El temor no te deja decir lo que sientes

No hay nada que hacer, los tímidos se pierden las mejores oportunidades incluso las mujeres más bellas solo pasan por su vista, que a mucha pena solo quedará en una pequeña amistad. Lamentablemente para las personas introvertidas (mea culpa) es una forma de vivir aunque no les guste pero se adaptan al medio en el que están.

Hay un detalle en esto y es que ciertos tímidos vienen con software adicionales, que se activan solo en los momentos que los necesitan es decir, no son tímidos todo el tiempo ya que si se requiere acercarse a alguna persona lo hacen y se desenvuelven muy bien, es más, son de fácil palabra y no tienen miedo de decir verdades ante cualquier persona.

El temorLo que sucede con aquellos tímidos que vienen sin software adicional es que su temor a enfrentarse a los acontecimientos de la vida es mayor, no son capaces de decir algo por el temor de hacer daño que es lo contrario a lo que se podría pensar, sobre el temor no es en contra de ellos sí no a lo que pueda pasar fuera de ellos, que en este caso viene a ser las reacciones.

La diferencia entre el que viene y el que no con lo adicional (software) es que el que si tiene es que se da cuenta de lo que le atemoriza como es a algo especifico, en cambio el que no ni siquiera quiere escuchar incluso al riesgo de molestarse. Ahora, al tímido se lo conoce al paso hasta en la caminada pero eso es con aquellas que la timidez ya es parte de su vida.

Siendo así uno ya sabe con quién se mete ¡Cuidado piense que usted puede llegar a cambiar a esa persona! A menos claro que ella se lo confiese que tiene cierto temor a decir palabras de observación, claro que con el fin de una buena relación pero, si no es así ni lo intente a menos que tenga una excelente confianza. Es bien difícil cuando no hay la confianza pertinente.

Hoy tuve el agrado de conversar con una señora que me vino a ofrecer productos según ella de belleza para hombres, el cual le dije que no quería porque no le veía el sentido gastar en algo que ni siquiera uso.

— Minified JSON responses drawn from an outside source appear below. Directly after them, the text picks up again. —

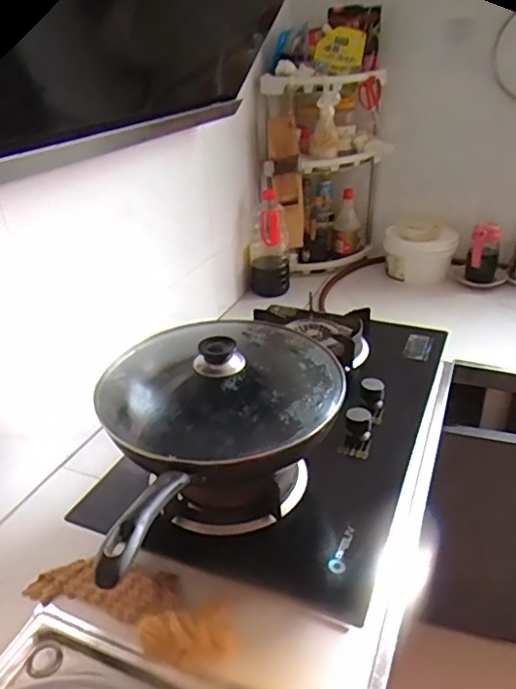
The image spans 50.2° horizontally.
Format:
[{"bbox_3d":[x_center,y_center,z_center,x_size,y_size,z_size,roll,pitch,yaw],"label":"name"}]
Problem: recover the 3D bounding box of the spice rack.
[{"bbox_3d":[0.183,-0.460,1.518,0.334,0.518,0.261,1,29,5],"label":"spice rack"}]

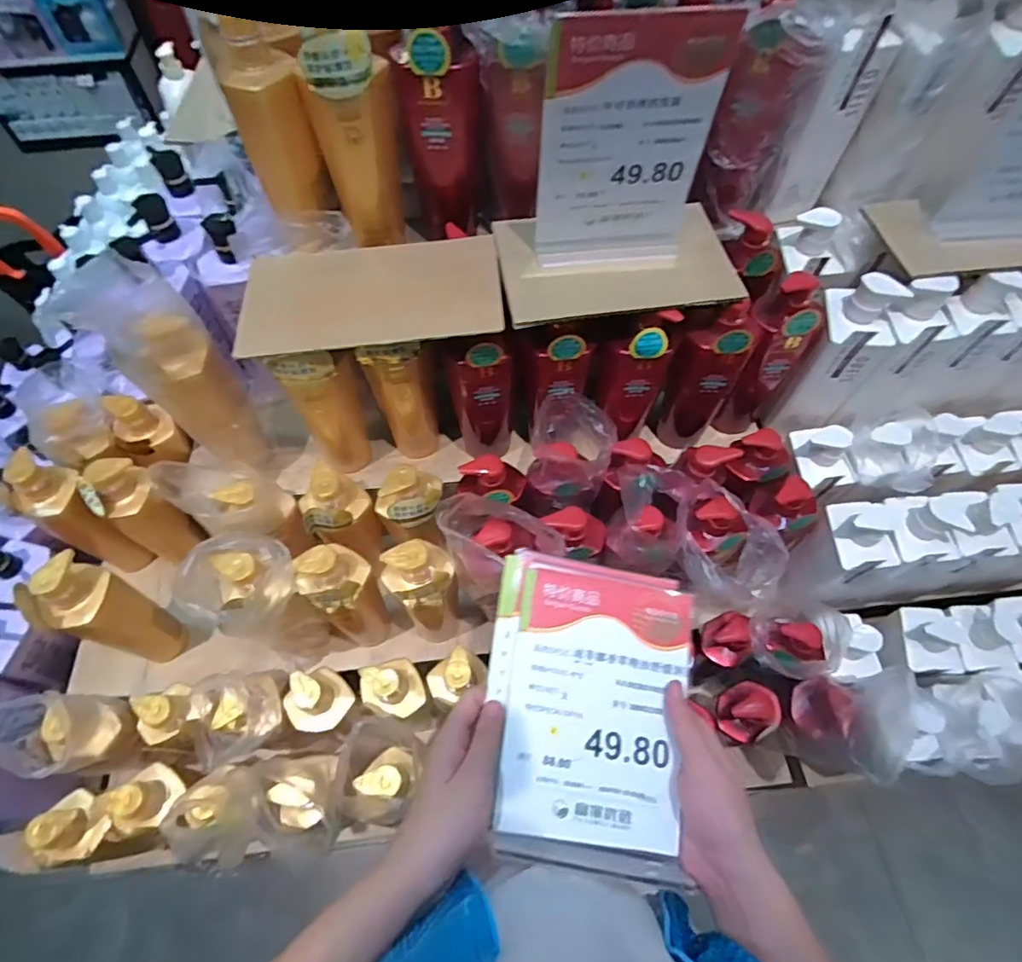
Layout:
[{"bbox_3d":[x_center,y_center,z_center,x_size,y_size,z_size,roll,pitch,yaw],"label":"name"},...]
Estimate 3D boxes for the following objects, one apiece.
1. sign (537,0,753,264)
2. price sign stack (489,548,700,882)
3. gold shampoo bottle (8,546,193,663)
[{"bbox_3d":[0.102,-0.288,0.504,0.147,0.212,0.023,-1,60,0],"label":"sign"},{"bbox_3d":[0.063,0.182,0.458,0.163,0.015,0.225,10,69,-2],"label":"price sign stack"},{"bbox_3d":[-0.481,0.165,0.680,0.062,0.227,0.078,21,63,12],"label":"gold shampoo bottle"}]

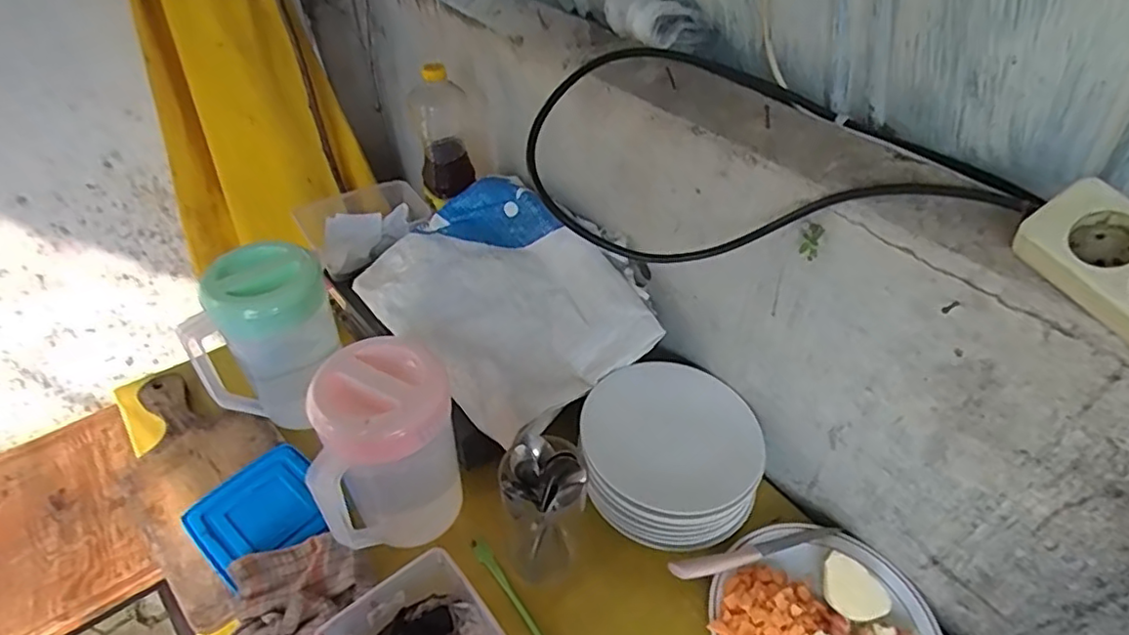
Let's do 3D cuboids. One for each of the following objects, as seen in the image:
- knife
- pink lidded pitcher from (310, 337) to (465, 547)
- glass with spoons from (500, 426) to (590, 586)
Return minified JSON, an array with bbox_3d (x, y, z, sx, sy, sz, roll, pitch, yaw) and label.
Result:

Como buena vendedora me decía que siempre hay un momento para hacerlo y yo dale que no, porque no tengo con quién exponer mis olores varoniles seductores.

Esta señora que muy gentil me hablaba me dice: “Ah ya me di cuenta…usted es tímido y no lo niegue porque no sabe lo bueno que está perdiendo en este momento” la verdad no lo negué porque no le veo nada de malo. Sin pérdida de tiempo ella me cuenta una historia de un amigo de su hermana el cual tuvo un final muy triste.

Este señor se conoció con la hermana de la vendedora en los momentos en que entraban al colegio en el primer año, de eso hace 50 años. Siempre se llevaron de lo mejor fueron los mejores amigos que esta historia de la humanidad pueda dar. Estaban tan conectados que hasta por una extraña coincidencia estuvieron en el mismo trabajo.

Ninguno tuvo la iniciativa de hacer pareja en matrimonio con otras personas y nadie dijo nada, el caso es que después de muchos años y ya en edad de colgar los hilos ella decide que ya es hora de formalizar con alguien y en poco tiempo lo encuentra, el resultado de esa maniobra sentimental es que ella se casa y para la boda el primer invitado fue el amigo de tantos años.

Llegó el día señalado y ya todos reunidos junto a la feliz pareja pero la reunión no arrancaba porque la novia esperaba que su amigo esté presente y nada que ver, nunca llegó incluso no estuvo presente el día que la pareja partía para otro país a vivir una nueva vida. El tiempo pasó y un día se reunieron amigos y familiares de la novia y ahí si estuvo él, cómo amigo.

Tragos iban y venían y en el momento en que se queda a conversar con el hermano de la amiga y ya en estado medio embriagado, se pone a llorar como un niño y todos sorprendidos por qué esa actitud y el en medio de lagrimas decía, que no soportaba el saber que su gran amor ya no está aun más que sea para conversar.

Recién ahí todos se enteran que él estuvo enamorado de su amiga todo el tiempo desde que la conoció y por no tener el valor de decirle lo que sentía ella terminó casándose con otra persona que quién sabe cómo será su vida al lado de su esposo. En este momento este señor aun no se casa y creo que es bien difícil que lo haga puesto que ya tiene 61 años.

A menos que haya alguien que lo ame a estas alturas, posiblemente una mujer inteligente si lo haga. Después de contarme esto, la señora dice que cual es el problema de que un hombre le diga algo a una mujer, “No tiene que temer porque ustedes los hombres no saben lo que una mujer tiene en su cabeza, pueda ser que sea algo sencillo y sea escuchado y con eso se forme una nueva vida” viéndolo desde el punto de ella es fácil pero desde el punto del tímido, el temor no te deja decir lo que sientes.